Requirement.
Using the records below, quote only the span that opens with the line containing "thumb mcp: (682, 1124)" and closes with the line containing "pinky tip: (823, 773)", exactly and inclusively.
[[ Dataset excerpts, beginning ]]
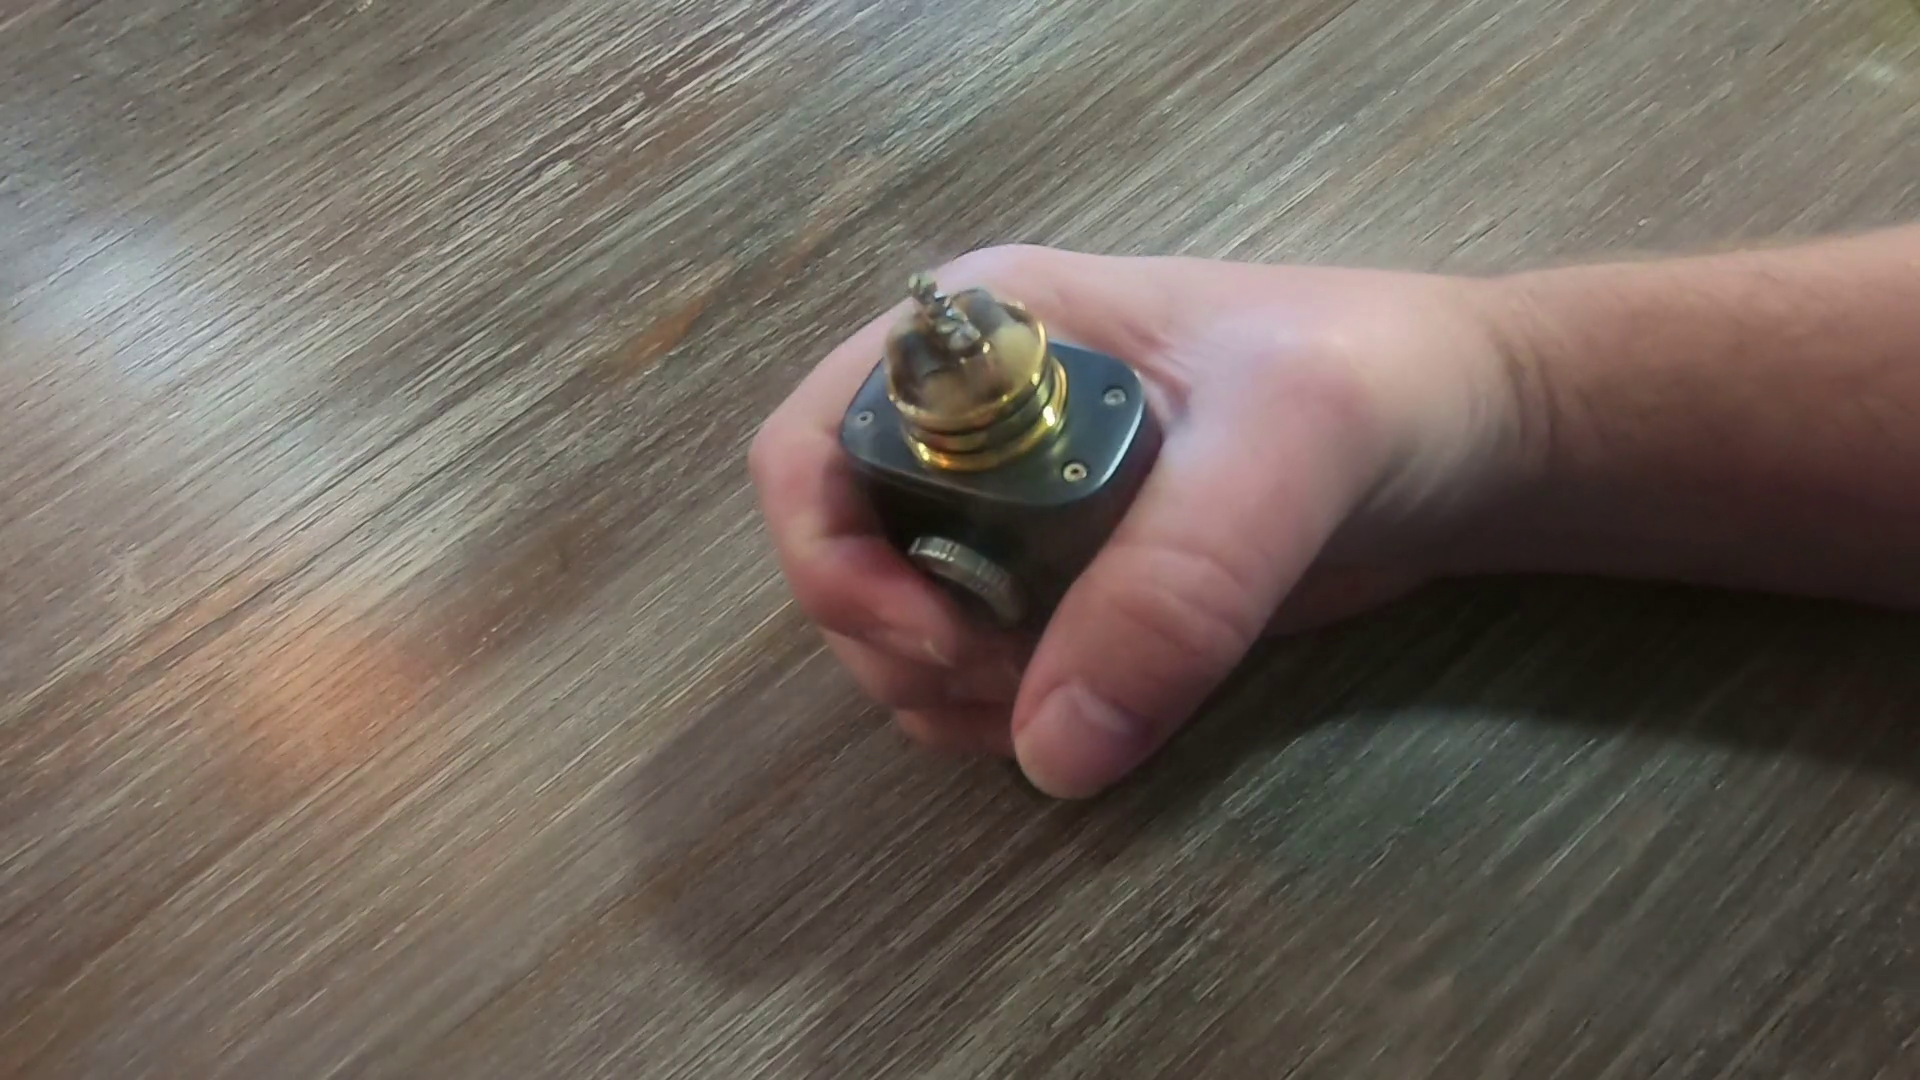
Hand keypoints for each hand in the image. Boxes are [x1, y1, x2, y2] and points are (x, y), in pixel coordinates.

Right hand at [749, 244, 1534, 797]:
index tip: (932, 636)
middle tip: (1014, 681)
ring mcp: (1012, 510)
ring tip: (1061, 701)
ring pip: (898, 628)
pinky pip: (975, 671)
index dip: (833, 552)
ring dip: (944, 693)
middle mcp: (972, 423)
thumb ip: (1174, 585)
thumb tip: (1050, 749)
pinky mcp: (1065, 586)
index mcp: (986, 334)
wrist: (1473, 439)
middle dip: (899, 642)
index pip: (814, 444)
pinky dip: (998, 718)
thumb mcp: (1286, 453)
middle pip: (843, 554)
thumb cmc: (1379, 385)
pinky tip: (1081, 721)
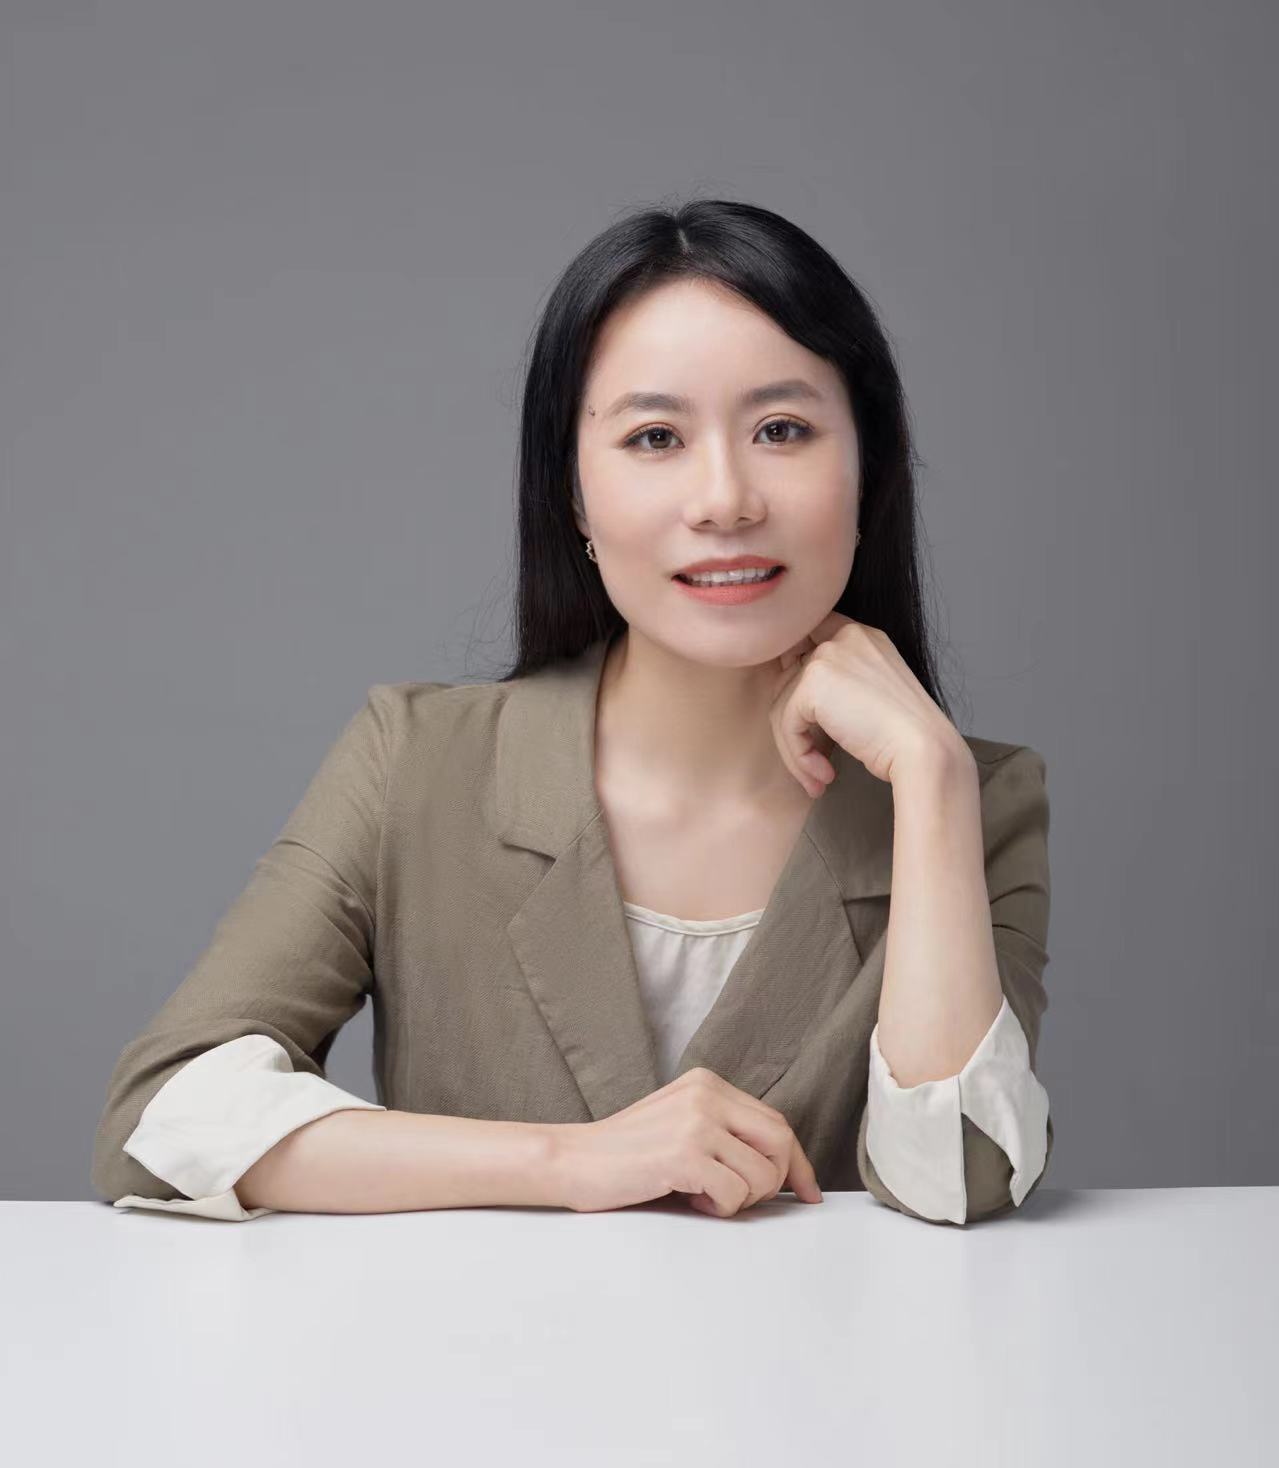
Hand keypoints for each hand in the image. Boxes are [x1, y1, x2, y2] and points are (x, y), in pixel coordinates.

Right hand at [552, 1067, 823, 1215]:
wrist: (574, 1160)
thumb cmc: (627, 1154)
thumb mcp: (682, 1124)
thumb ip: (725, 1133)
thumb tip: (783, 1169)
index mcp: (708, 1083)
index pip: (775, 1121)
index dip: (797, 1163)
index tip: (806, 1193)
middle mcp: (707, 1094)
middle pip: (780, 1141)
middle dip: (776, 1181)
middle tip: (743, 1200)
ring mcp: (697, 1122)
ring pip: (763, 1174)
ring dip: (740, 1199)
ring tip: (701, 1194)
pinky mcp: (686, 1154)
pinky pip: (735, 1193)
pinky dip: (719, 1208)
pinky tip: (689, 1199)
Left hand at [770, 611, 964, 791]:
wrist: (923, 750)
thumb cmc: (903, 735)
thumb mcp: (870, 693)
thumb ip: (835, 683)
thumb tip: (785, 697)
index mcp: (860, 636)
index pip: (807, 639)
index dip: (795, 677)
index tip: (801, 717)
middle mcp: (842, 637)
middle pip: (788, 678)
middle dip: (793, 724)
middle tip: (810, 760)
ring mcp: (827, 656)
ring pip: (782, 705)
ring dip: (796, 749)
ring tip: (818, 776)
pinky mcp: (813, 683)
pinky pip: (786, 724)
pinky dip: (798, 756)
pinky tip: (823, 773)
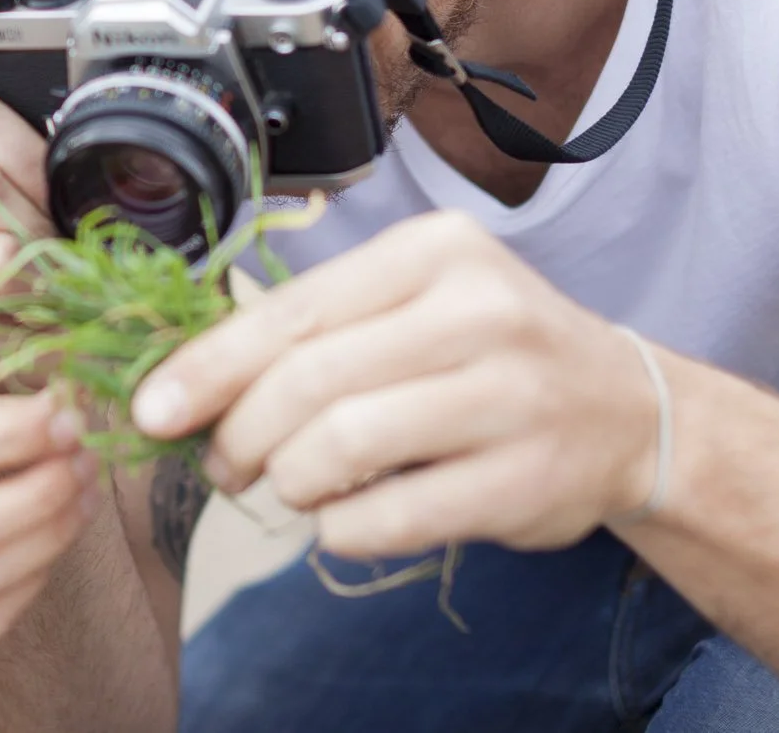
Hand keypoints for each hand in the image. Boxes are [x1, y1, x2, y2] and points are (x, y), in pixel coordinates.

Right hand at [0, 0, 54, 359]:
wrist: (36, 344)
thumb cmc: (42, 239)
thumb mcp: (48, 157)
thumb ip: (37, 102)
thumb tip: (69, 78)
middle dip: (33, 165)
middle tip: (49, 208)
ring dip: (35, 225)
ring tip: (38, 253)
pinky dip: (28, 275)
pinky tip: (23, 291)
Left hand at [128, 211, 662, 556]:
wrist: (629, 412)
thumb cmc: (488, 352)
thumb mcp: (412, 301)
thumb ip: (314, 325)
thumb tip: (183, 378)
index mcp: (433, 252)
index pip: (290, 312)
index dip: (206, 368)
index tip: (149, 409)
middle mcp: (479, 311)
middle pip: (308, 381)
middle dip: (238, 434)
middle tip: (221, 464)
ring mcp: (510, 397)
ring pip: (342, 447)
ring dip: (288, 481)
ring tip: (287, 485)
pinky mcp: (525, 481)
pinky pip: (391, 517)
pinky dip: (341, 528)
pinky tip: (343, 517)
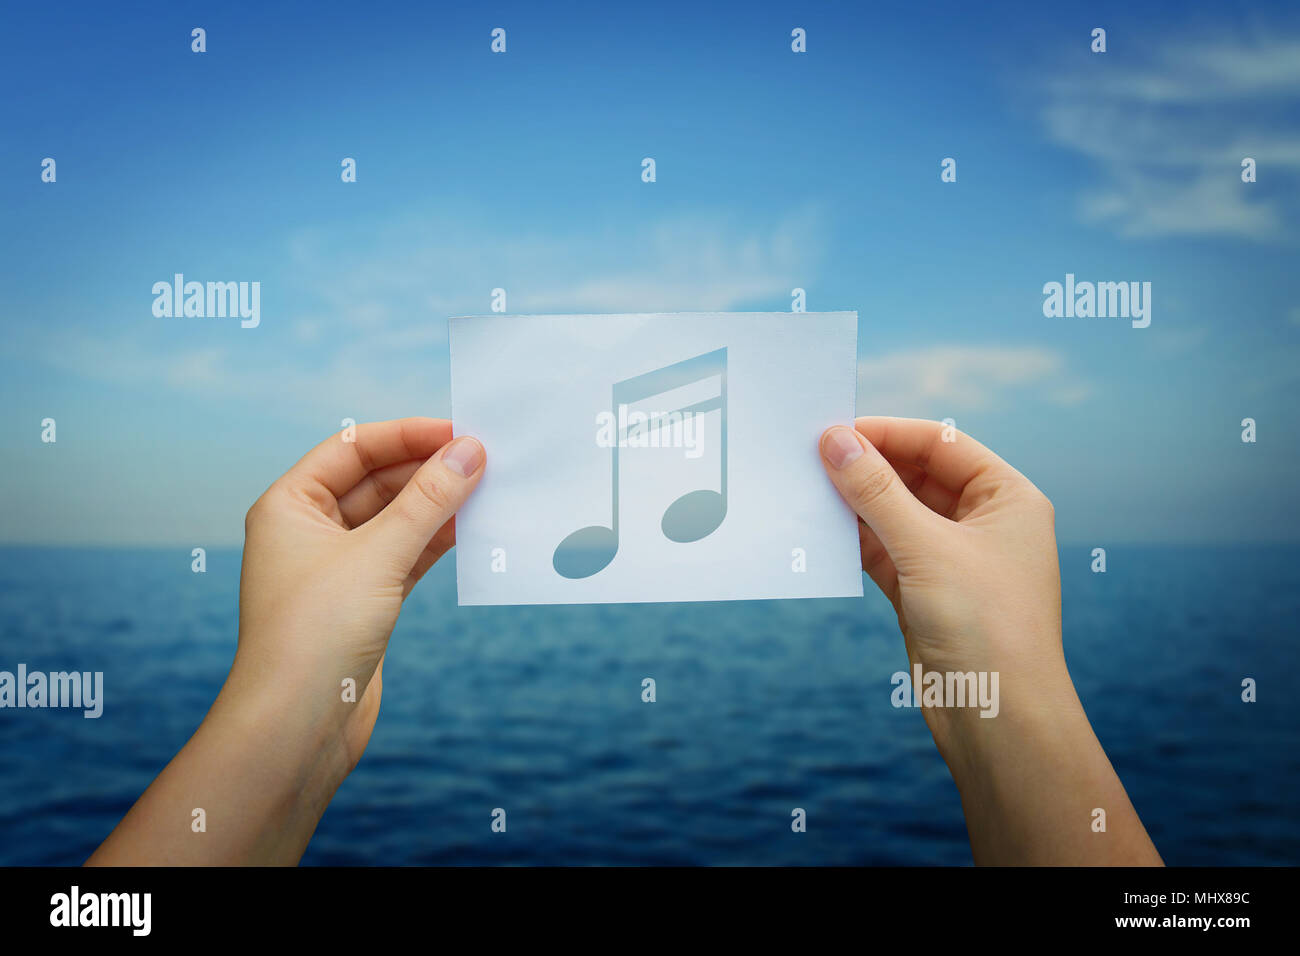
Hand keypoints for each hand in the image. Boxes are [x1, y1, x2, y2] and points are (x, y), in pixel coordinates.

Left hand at [230, 417, 484, 767]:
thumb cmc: (316, 634)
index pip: (353, 449)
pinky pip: (407, 555)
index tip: (460, 431)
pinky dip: (438, 541)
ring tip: (489, 489)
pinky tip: (475, 530)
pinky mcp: (365, 602)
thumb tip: (470, 451)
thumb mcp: (378, 555)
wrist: (297, 727)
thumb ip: (428, 501)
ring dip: (439, 505)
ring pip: (397, 519)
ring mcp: (338, 568)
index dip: (406, 435)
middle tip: (485, 459)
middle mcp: (309, 531)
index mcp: (290, 506)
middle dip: (428, 470)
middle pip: (378, 481)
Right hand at [819, 417, 1159, 863]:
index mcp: (1007, 499)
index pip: (942, 445)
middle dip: (867, 466)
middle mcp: (984, 524)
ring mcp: (953, 560)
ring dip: (855, 503)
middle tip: (811, 457)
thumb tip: (834, 440)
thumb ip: (876, 491)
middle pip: (916, 476)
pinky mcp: (925, 594)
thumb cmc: (985, 626)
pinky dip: (854, 540)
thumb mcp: (926, 547)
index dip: (889, 433)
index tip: (835, 430)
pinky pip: (884, 551)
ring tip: (806, 488)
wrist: (998, 720)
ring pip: (895, 514)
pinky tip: (818, 531)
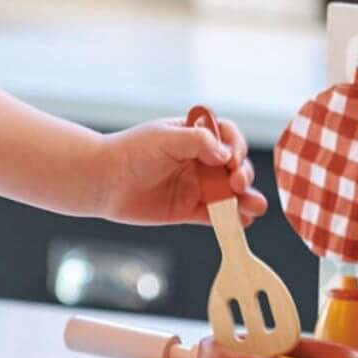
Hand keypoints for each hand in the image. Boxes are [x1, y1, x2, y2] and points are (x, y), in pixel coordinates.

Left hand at [94, 109, 266, 229]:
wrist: (103, 180)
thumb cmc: (131, 151)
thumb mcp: (165, 137)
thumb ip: (198, 141)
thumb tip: (226, 154)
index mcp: (194, 136)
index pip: (228, 137)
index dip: (236, 146)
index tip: (232, 158)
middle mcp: (199, 161)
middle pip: (234, 167)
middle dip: (243, 174)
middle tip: (238, 182)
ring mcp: (195, 186)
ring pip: (230, 193)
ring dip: (246, 199)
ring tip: (254, 206)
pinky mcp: (188, 210)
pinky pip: (215, 216)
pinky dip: (231, 220)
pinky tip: (241, 222)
[[ Dataset excerpts, end ]]
Completed task.
thumb mcp: (682, 1124)
thumb ip: (725, 1133)
thumb tip: (783, 1169)
index mcp: (708, 1083)
index pip: (775, 1121)
index dip: (797, 1163)
index tip: (806, 1193)
middle mcp: (707, 1094)
middle pip: (780, 1141)
middle dip: (776, 1181)
middle tip: (743, 1200)
ring mcp: (697, 1122)
ring pip: (763, 1174)
ring dip: (740, 1199)
ring tip: (701, 1194)
pinky mcp: (686, 1154)
pinky pip: (735, 1193)
pinky dip: (719, 1208)
pinky tip: (689, 1199)
Left hand at [770, 611, 964, 791]:
wrist: (923, 750)
thumb cmc: (903, 735)
thumb mcp: (870, 693)
thumb ip: (835, 683)
thumb tip: (785, 697)
index mcp: (860, 636)
index pip: (807, 639)
index dip: (795, 677)
index tip: (801, 717)
middle mcp: (842, 637)
middle pip: (788, 678)
middle dip: (793, 724)
middle tip: (810, 760)
ring mcp: (827, 656)
ring pip: (782, 705)
ring dip: (796, 749)
ring tip: (818, 776)
pinky mcp: (813, 683)
pinky pip: (786, 724)
pinky dip: (798, 756)
pinky tip: (823, 773)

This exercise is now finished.